MORUS (Alexandre), l’un des plus grands prédicateurs de son siècle dans le parti réformé [* 1], était fils d’un Écossais, qui était principal du collége que ceux de la religion avaient à Castres dans le Languedoc. Il naquit en 1616, dans cette ville-là, et comme il avait l’esprit fort vif, les progrès de ces études furent fort prompts. N’ayant guère plus de vingt ans [a], il fut envoyé à Genève, pour y continuer ses études de théologie ; et voyant que la profession en grec, qui était vacante, allait être disputée, et que les curateurs de l’académie avaient exhorté par leur programme les étrangers aussi-bien que les citoyens à entrer en lice, il se mit sur les rangs avec plusieurs autres compétiteurs, ministres, avocats, et médecins, presque tous plus âgés que lui de la moitié, et se fit tellement admirer par la belle et éloquente manière de tourner les choses, dans toutes les preuves d’érudition qu’il fallut produire, que le prix de la dispute lui demeura [b]. Ayant exercé cette charge environ trois ans, il succéda à celles que M. Spanheim, qu’on avait appelé à Leyde [c], laissa vacante [d], qui étaient celle de professeur en théologie dans l’académie, et celle de ministre dans l’église de Genève. Comme il était grand prédicateur, et qu’il avait joint avec cette qualité beaucoup de littérature [e], il ne faut pas s’étonner que tous ses collègues n’aient pas été de ses amis. Mais il faut avouer qu’il y avait bien d’autres choses qui lui suscitaient des traverses ; car, sans parler de ses mœurs, qui dans tous les lieux où il a vécu ont été un objet de médisance par rapport à l’amour des femmes, ses meilleurs amis demeuraient d’accord qu’il avait beaucoup d’imprudence, et qu’il était fort mal endurant (A). Quoi qu’il en soit, il se forma dans Genève deux partis, l’un pour lui, l’autre contre lui ; et il ne faut pas douter que le premier de ces deux partis ne fût composé, non-seulement des personnes qui avaient de l’estime et

  1. * « Article, dit Leclerc, où Bayle, en contradiction avec lui-même, se fait l’apologiste d’un protestant sur des faits, et criants et prouvés suffisamment, pendant que sur de semblables faits, mais incomparablement moins bien prouvés, il a condamné Cayet et quelques autres. Je n’en ferai pas le détail, je me trouve trop pressé. On le trouvera dans ma Lettre critique pages 228-239. »

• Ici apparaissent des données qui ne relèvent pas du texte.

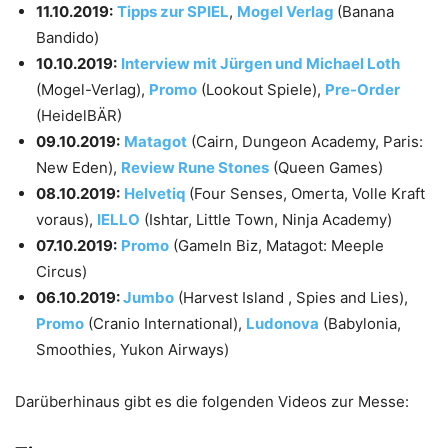
11.10.2019:
Tipps zur SPIEL
,
Mogel Verlag
(Banana
Bandido)
10.10.2019:
Interview mit Jürgen und Michael Loth
(Mogel-Verlag),
Promo
(Lookout Spiele),
Pre-Order
(HeidelBÄR)
09.10.2019:
Matagot
(Cairn, Dungeon Academy, Paris:
New Eden),
Review Rune Stones
(Queen Games)
08.10.2019:
Helvetiq
(Four Senses, Omerta, Volle Kraft
voraus),
IELLO
(Ishtar, Little Town, Ninja Academy)
07.10.2019:
Promo
(GameIn Biz, Matagot: Meeple
Circus)
06.10.2019:
Jumbo
(Harvest Island , Spies and Lies),
Promo
(Cranio International),
Ludonova
(Babylonia,
Smoothies, Yukon Airways)
Darüberhinaus gibt es die folgenden Videos zur Messe:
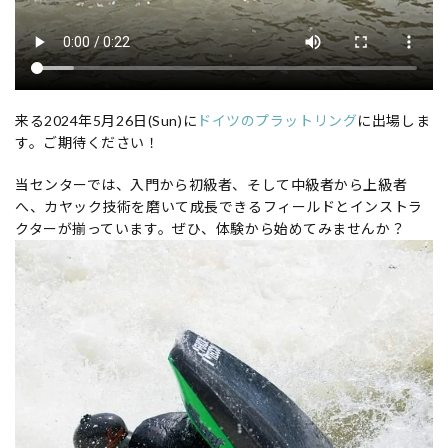
来る2024年5月26日(Sun)に
ドイツのプラットリング
に出場しま
す。ご期待ください！
当センターでは、入門から初級者、そして中級者から上級者
へ、カヤック技術を磨いて成長できるフィールドとインストラ
クターが揃っています。ぜひ、体験から始めてみませんか？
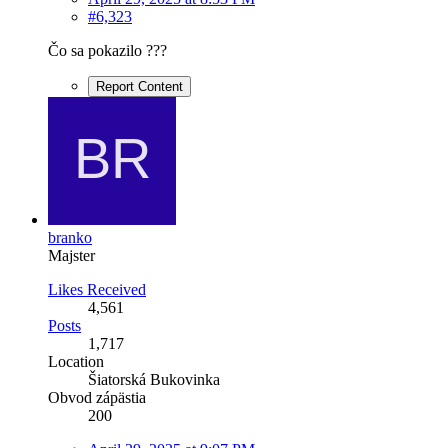
#6,323
Čo sa pokazilo ???
Report Content
branko
Majster
Likes Received
4,561
Posts
1,717
Location
Šiatorská Bukovinka
Obvod zápästia
200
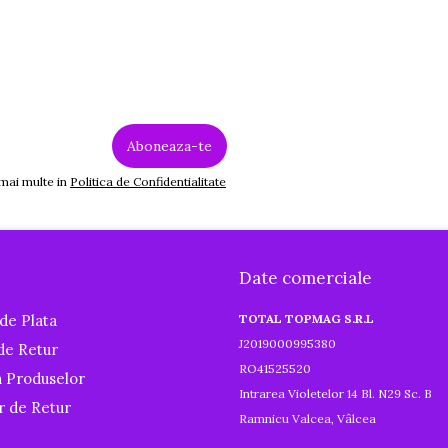
 mai multe in
Politica de Confidentialitate
Date comerciale
de Plata
TOTAL TOPMAG S.R.L
J2019000995380
 de Retur
RO41525520
a Produselor
Intrarea Violetelor 14 Bl. N29 Sc. B
r de Retur
Ramnicu Valcea, Vâlcea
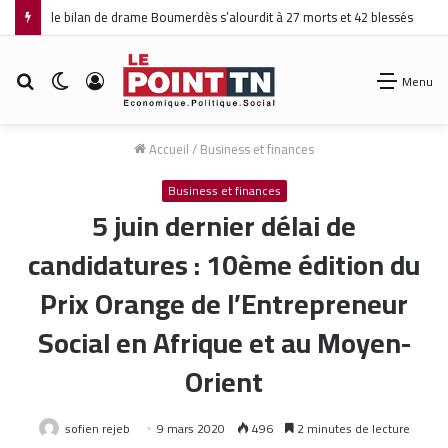
le bilan de drame Boumerdès s’alourdit à 27 morts et 42 blessés
Rechercher
Switch
Connexion
Menu
skin
Accueil
/
Business et finances
Business et finances
5 juin dernier délai de
candidatures : 10ème édition du
Prix Orange de l’Entrepreneur
Social en Afrique et au Moyen-
Orient
sofien rejeb
9 mars 2020
496
2 minutes de lecture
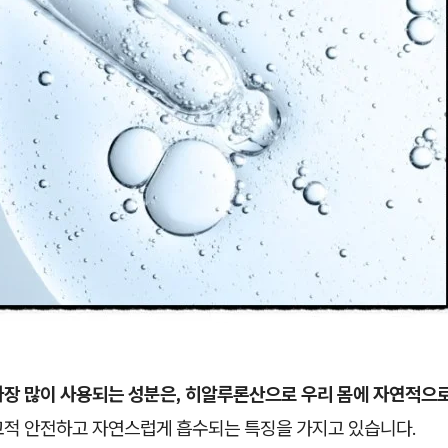
가장 많이 사용되는 성분은, 히알루론산으로 우리 몸에 자연적으
적 안전하고 자연스럽게 흡수되는 특징을 가지고 있습니다.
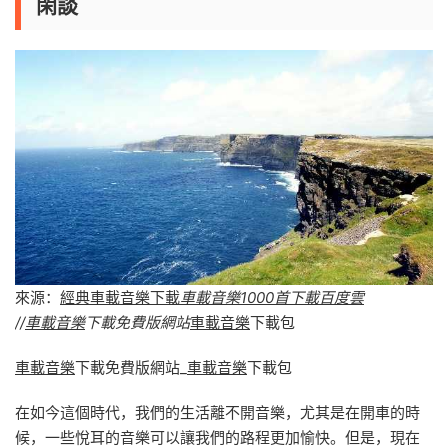
閑談
來源：
經典車載音樂下載
車載音樂1000首下載百度雲
//
車載音樂
下載免費版網站
車載音樂
下載包
車載音樂
下載免費版網站_
車載音樂
下載包
在如今這個時代，我們的生活離不開音樂，尤其是在開車的時
候，一些悅耳的音樂可以讓我們的路程更加愉快。但是，現在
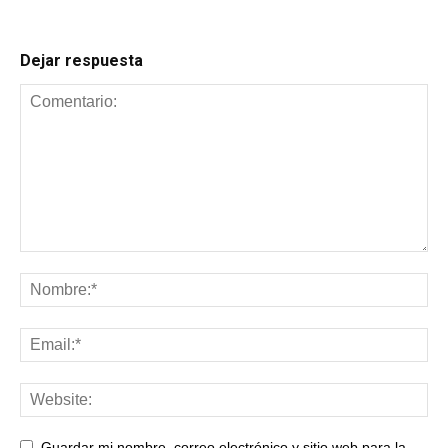
Dejar respuesta
Guardar mi nombre, correo electrónico y sitio web para la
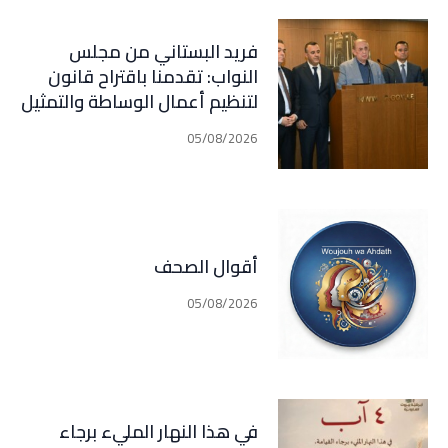
فريد البستاني من مجلس
النواب: تقدمنا باقتراح قانون
لتنظيم أعمال الوساطة والتمثيل
في مجال التأمين الذي اصبح في
05/08/2026
مرحلة النقاش الرسمي
أقوال الصحف
05/08/2026
في هذا النهار المليء برجاء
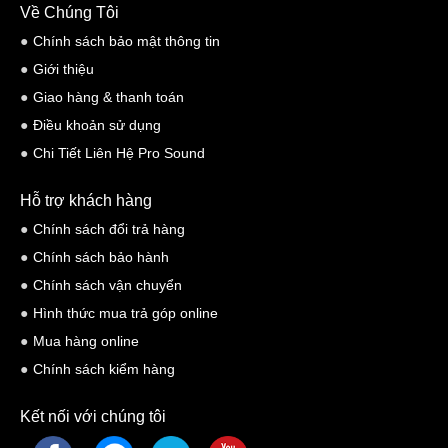
Về Chúng Tôi
Chính sách bảo mật thông tin
Giới thiệu
Giao hàng & thanh toán
Điều khoản sử dụng
Chi Tiết Liên Hệ Pro Sound
Hỗ trợ khách hàng
Chính sách đổi trả hàng
Chính sách bảo hành
Chính sách vận chuyển
Hình thức mua trả góp online
Mua hàng online
Chính sách kiểm hàng
Kết nối với chúng tôi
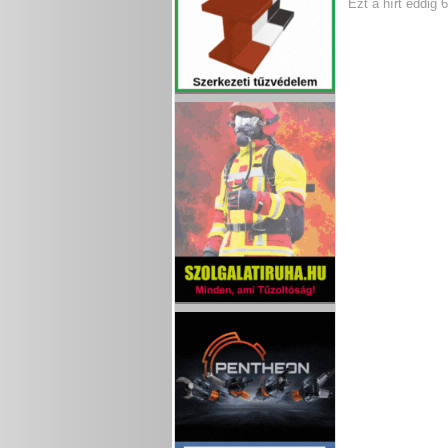
Ezt a hírt eddig 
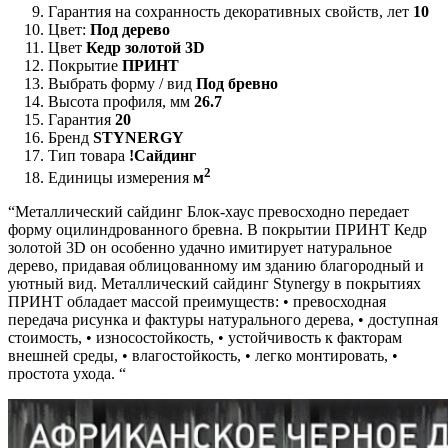
Гарантия на сохранность декоративных свойств, лет
10
Цвет:
Под дерево
Цвет
Кедр золотой 3D
Покрытие
ПРИНТ
Выбрать форму / вид
Под бревно
Высота профиля, мм
26.7
Гарантия
20
Бренд
STYNERGY
Тип товара
!Сайдинг
2
Единицы измерения
м
“Металлический сайдинг Блок-хаус превосходно передает
форму оцилиндрованного бревна. В покрытии ПРИНТ Кедр
золотой 3D он особенно удачно имитирует натуральное
дерево, придавая облицованному им зданию благородный и
уютный вид. Металлический сайдинг Stynergy в покрытиях
ПРИНТ обладает массой преимуществ: • превосходная
передача рисунка и фактуры натурального дерева, • доступная
стоимость, • износостойкость, • устойчивость к факторам
внешней среды, • влагостойкость, • легко монтировать, •
простота ухода. “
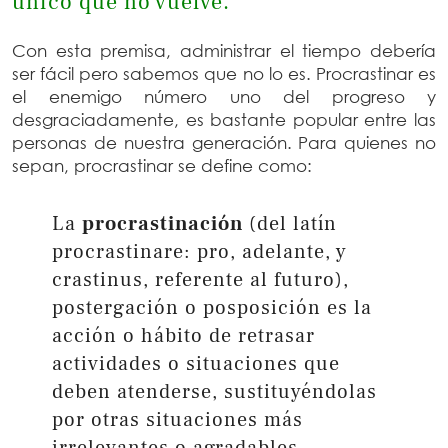
único que no vuelve.
Con esta premisa, administrar el tiempo debería
ser fácil pero sabemos que no lo es. Procrastinar es
el enemigo número uno del progreso y
desgraciadamente, es bastante popular entre las
personas de nuestra generación. Para quienes no
sepan, procrastinar se define como:
La
procrastinación
(del latín
procrastinare: pro, adelante, y
crastinus, referente al futuro),​
postergación o posposición es la
acción o hábito de retrasar
actividades o situaciones que
deben atenderse, sustituyéndolas
por otras situaciones más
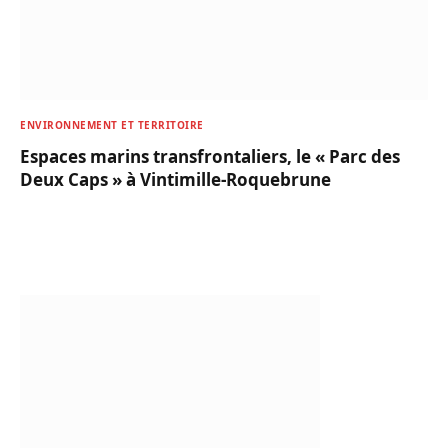
ENVIRONNEMENT ET TERRITOIRE
Espaces marins transfrontaliers, le « Parc des
Deux Caps » à Vintimille-Roquebrune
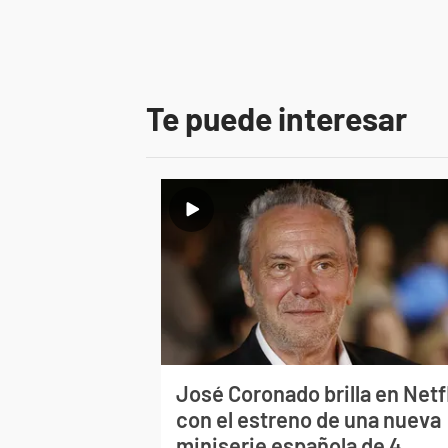
Te puede interesar
José Coronado brilla en Netf
con el estreno de una nueva
miniserie española de 4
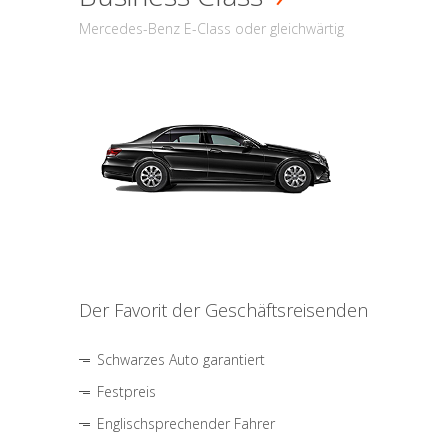
Mercedes-Benz E-Class oder gleichwärtig
Der Favorit der Geschäftsreisenden
Schwarzes Auto garantiert
Festpreis
Englischsprechender Fahrer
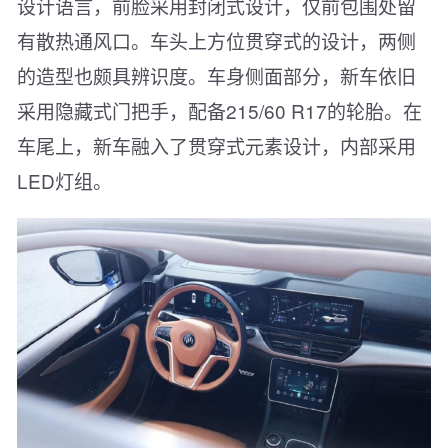
设计语言，前脸采用封闭式设计，仅前包围处留
有散热通风口。车头上方位贯穿式的设计，两侧
的造型也颇具辨识度。车身侧面部分，新车依旧
采用隐藏式门把手，配备215/60 R17的轮胎。在
车尾上，新车融入了贯穿式元素设计，内部采用
LED灯组。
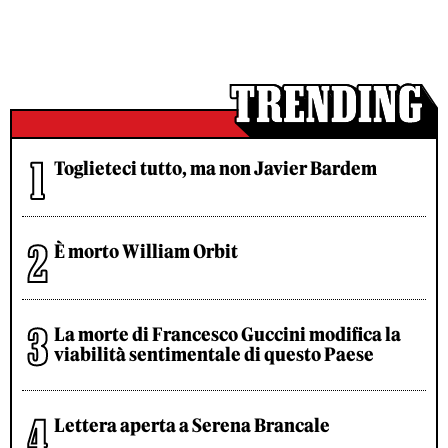
Toglieteci tutto, ma non Javier Bardem
È morto William Orbit
La morte di Francesco Guccini modifica la
viabilità sentimentale di questo Paese
Lettera aperta a Serena Brancale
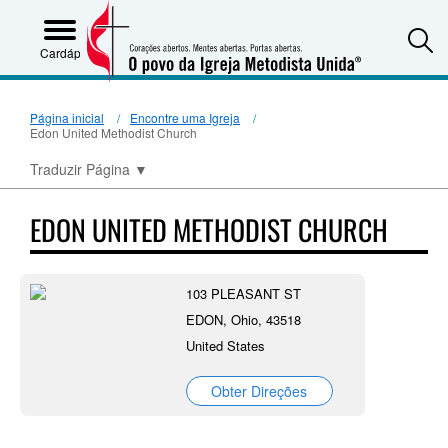
S
Cardápio
Página inicial
Encontre uma Igreja
Edon United Methodist Church
Traduzir Página
▼
EDON UNITED METHODIST CHURCH
103 PLEASANT ST
EDON, Ohio, 43518
United States
Obter Direções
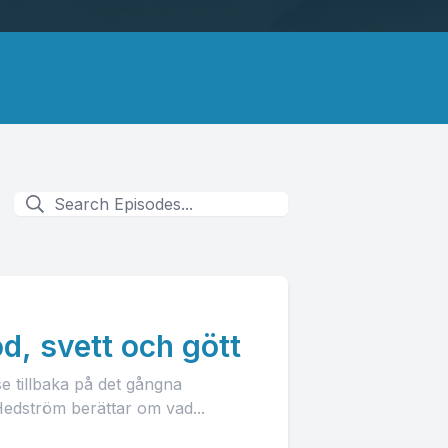
od, svett och gött
se tillbaka på det gångna
edström berättar om vad...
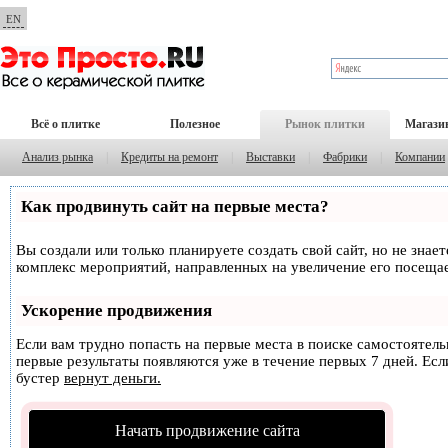
EN
Всё о плитке
Полезное
Рынок плитки
Магази
Анализ рынка
|
Кредиты на ремонт
|
Выставки
|
Фабрики
|
Компании
Как продвинуть сайт на первые места?
Вы создали или только планируете создать свой сайт, но не знае
комплекс мероприятий, направленных на увеличение его посеща
Ускорение продвижения
Если вам трудно попасть на первые места в поиске самостоятел
первые результаты появляются уже в течение первых 7 дней. Если
бустер
вернут деньги.
Начать продвижение сайта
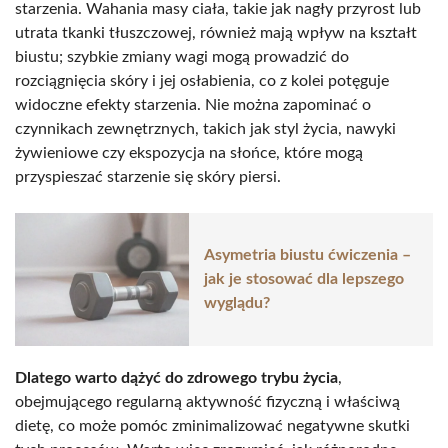
starzenia. Wahania masy ciała, takie jak nagły przyrost lub
utrata tkanki tłuszczowej, również mają wpływ na kształt
biustu; szybkie zmiany wagi mogą prowadzić do
rozciągnięcia skóry i jej osłabienia, co z kolei potęguje
widoczne efekty starzenia. Nie można zapominać o
czynnikach zewnętrznych, takich jak styl życia, nawyki
żywieniowe czy ekspozycja na słońce, które mogą
przyspieszać starzenie się skóry piersi.
Asymetria biustu ćwiczenia –
jak je stosować dla lepszego
wyglądu?
Dlatego warto dążyć do zdrowego trybu życia
,
obejmującego regularną aktywność fizyczną i właściwą
dietę, co może pomóc zminimalizować negatywne skutki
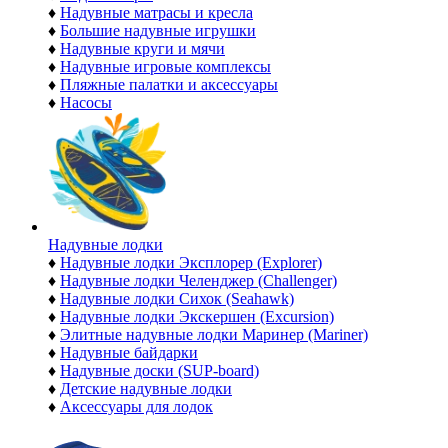
♦
Надувные матрасы и кресла
♦
Большие надувные игрушки
♦
Надувные круги и мячи
♦
Надувные игровые комплексы
♦
Пляжные палатки и аксессуары
♦
Насосы
Надувные лодки
♦
Надувные лодки Эксплорер (Explorer)
♦
Надувные лодки Челенджер (Challenger)
♦
Надувные лодки Сихок (Seahawk)
♦
Надувные лодки Экскершен (Excursion)
♦
Элитные надувные лодки Маринер (Mariner)
♦
Надувные байдарки
♦
Надувные доски (SUP-board)
♦
Детские надувные лодки
♦
Аксессуары для лодок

  1. Alex. Mori Fides publica, pag. 225.
  2. Voyez la Vie d’Étienne le Clerc, l’un des concurrens, imprimée à Amsterdam, en 1685, à la tête des Quæstiones Sacræ de David le Clerc, etc.
  3. Il y vint en 1642.
  4. Mori Fides publica, pag. 226.
  5. Voyez ce que Tanaquil le Fèvre lui écrit, epistolar. lib. I, pag. 219.